Stop insulting me. I’m a grown-up. And I’m not fooled by your pretence that you care about my well-being. I know you’re only doing it because some snivelling little shit in your head office is paranoid about being sued. So you’re antagonising your customers and making our journeys just that little bit more miserable because you want to proclaim your cowardice and ignorance of the law. And you still don’t understand why we despise you?

Wednesday, March 25, 2009

The tannoy fetishists

Network Rail hates you.

Not just you, of course. It hates me too, and everyone you share your journey with. True, every institution that can afford uniforms for its staff treats the public with hostility and contempt (as anyone who has used a British airport knows). But with Network Rail, you feel it’s personal.

You see it the moment you reach the platform at London Bridge to discover that the trains are as far away from the entrances as possible. Making passengers run that extra 50 metres in full view of everyone, only for the doors to slide shut in their faces, is plain sadistic.

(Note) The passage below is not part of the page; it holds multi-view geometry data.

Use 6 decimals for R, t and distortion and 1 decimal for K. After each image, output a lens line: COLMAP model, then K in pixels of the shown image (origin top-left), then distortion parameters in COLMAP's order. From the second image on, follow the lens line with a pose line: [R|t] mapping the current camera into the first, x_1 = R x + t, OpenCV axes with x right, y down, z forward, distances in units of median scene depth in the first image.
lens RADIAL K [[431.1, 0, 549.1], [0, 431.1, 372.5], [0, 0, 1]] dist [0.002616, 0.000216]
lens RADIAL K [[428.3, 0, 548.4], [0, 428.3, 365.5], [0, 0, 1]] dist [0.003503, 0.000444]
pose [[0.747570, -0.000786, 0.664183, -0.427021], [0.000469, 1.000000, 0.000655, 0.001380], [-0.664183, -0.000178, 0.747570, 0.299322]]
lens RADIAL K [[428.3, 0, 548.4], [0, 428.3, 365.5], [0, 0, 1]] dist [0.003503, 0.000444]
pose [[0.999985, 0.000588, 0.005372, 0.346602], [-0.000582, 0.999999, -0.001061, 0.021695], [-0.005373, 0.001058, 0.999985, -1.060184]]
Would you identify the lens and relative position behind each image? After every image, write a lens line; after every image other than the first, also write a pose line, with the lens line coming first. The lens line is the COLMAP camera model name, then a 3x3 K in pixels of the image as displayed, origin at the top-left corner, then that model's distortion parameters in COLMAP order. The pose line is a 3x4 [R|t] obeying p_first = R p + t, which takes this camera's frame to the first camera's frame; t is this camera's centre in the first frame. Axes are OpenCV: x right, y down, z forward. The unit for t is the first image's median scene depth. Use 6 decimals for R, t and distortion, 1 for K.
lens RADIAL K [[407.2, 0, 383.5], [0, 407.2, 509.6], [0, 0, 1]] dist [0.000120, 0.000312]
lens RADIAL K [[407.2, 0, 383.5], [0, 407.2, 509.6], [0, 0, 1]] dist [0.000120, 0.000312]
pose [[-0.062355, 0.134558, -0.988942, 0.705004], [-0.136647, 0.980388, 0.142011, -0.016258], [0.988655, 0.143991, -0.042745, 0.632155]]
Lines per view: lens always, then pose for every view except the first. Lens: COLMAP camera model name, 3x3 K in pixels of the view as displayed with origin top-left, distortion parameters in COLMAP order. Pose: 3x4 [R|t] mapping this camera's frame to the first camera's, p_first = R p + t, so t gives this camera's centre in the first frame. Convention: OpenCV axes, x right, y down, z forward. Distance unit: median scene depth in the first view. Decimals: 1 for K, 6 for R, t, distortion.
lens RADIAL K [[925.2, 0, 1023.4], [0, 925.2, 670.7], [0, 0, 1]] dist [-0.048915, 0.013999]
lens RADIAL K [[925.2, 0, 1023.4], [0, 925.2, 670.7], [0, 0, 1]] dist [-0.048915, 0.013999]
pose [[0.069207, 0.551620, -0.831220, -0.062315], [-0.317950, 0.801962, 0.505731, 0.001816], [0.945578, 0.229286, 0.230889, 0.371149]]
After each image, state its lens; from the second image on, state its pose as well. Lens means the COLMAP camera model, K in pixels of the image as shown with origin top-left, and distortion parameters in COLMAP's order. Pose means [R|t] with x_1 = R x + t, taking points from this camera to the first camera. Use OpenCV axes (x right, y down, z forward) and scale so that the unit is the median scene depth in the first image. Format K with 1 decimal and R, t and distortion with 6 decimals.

Then there are those posters of the bruised staff. Obviously the 0.001% of customers who actually beat up the staff aren’t going to take any notice of a poster, so what are these messages trying to tell us? That Network Rail thinks we’re all thugs? That stations are violent places where people get beaten up a lot? Or that your ‘customer experience’ with Network Rail is going make you want to thump someone? Probably all three, though the constant barrage of pre-recorded threats points to number 2.

“There is 24-hour CCTV in operation at this station,” it drones. “Smoking is prohibited,” it adds seconds later, offering a lengthy list of places where no-one would think of lighting up anyway. Moments later we are warned that if we put our bags down, the “security services” will blow them up.

Are we comforted? Do we feel that, should we be robbed or attacked, anyone would come to our aid? Of course not. It’s designed to make us feel cowed and intimidated – an impression reinforced by the announcement repeated every two minutes or so, that “Security personnel tour this station 24 hours a day.”

What that means is: “In case your crowded, sweaty journey isn’t miserable enough, we’d just like to remind you that some religious maniac is probably going to try to blow you to kingdom come one day and we won’t be able to spot him in time because every one of you buggers carries a rucksack these days. Have a nice day.”

There’s even the warning about wet surfaces being slippery for those of us who managed to make it all the way to adulthood without learning about the lubricating properties of water.

And so it goes on – a consistent, hectoring barrage of threatening, intimidating or plain insulting announcements.

Now, if the woman I love sends me three texts in a day, I feel all warm inside. If she were to send me a message every 30 seconds I’d start to think she was psychotic, and maybe that’s what’s happening here.

I suspect that some commuter – and my money’s on that 20-something guy over there; the one with too much firm-hold gel and a smirk that suggests he didn’t work for Lehman’s – took Network Rail out on a date, got it drunk, had sex and then refused to return its calls before dumping it by text message and then telling everyone that it was fat and needy.

If it was you, then please apologise now. Chocolate or flowers will do, or better still both because we’re all suffering.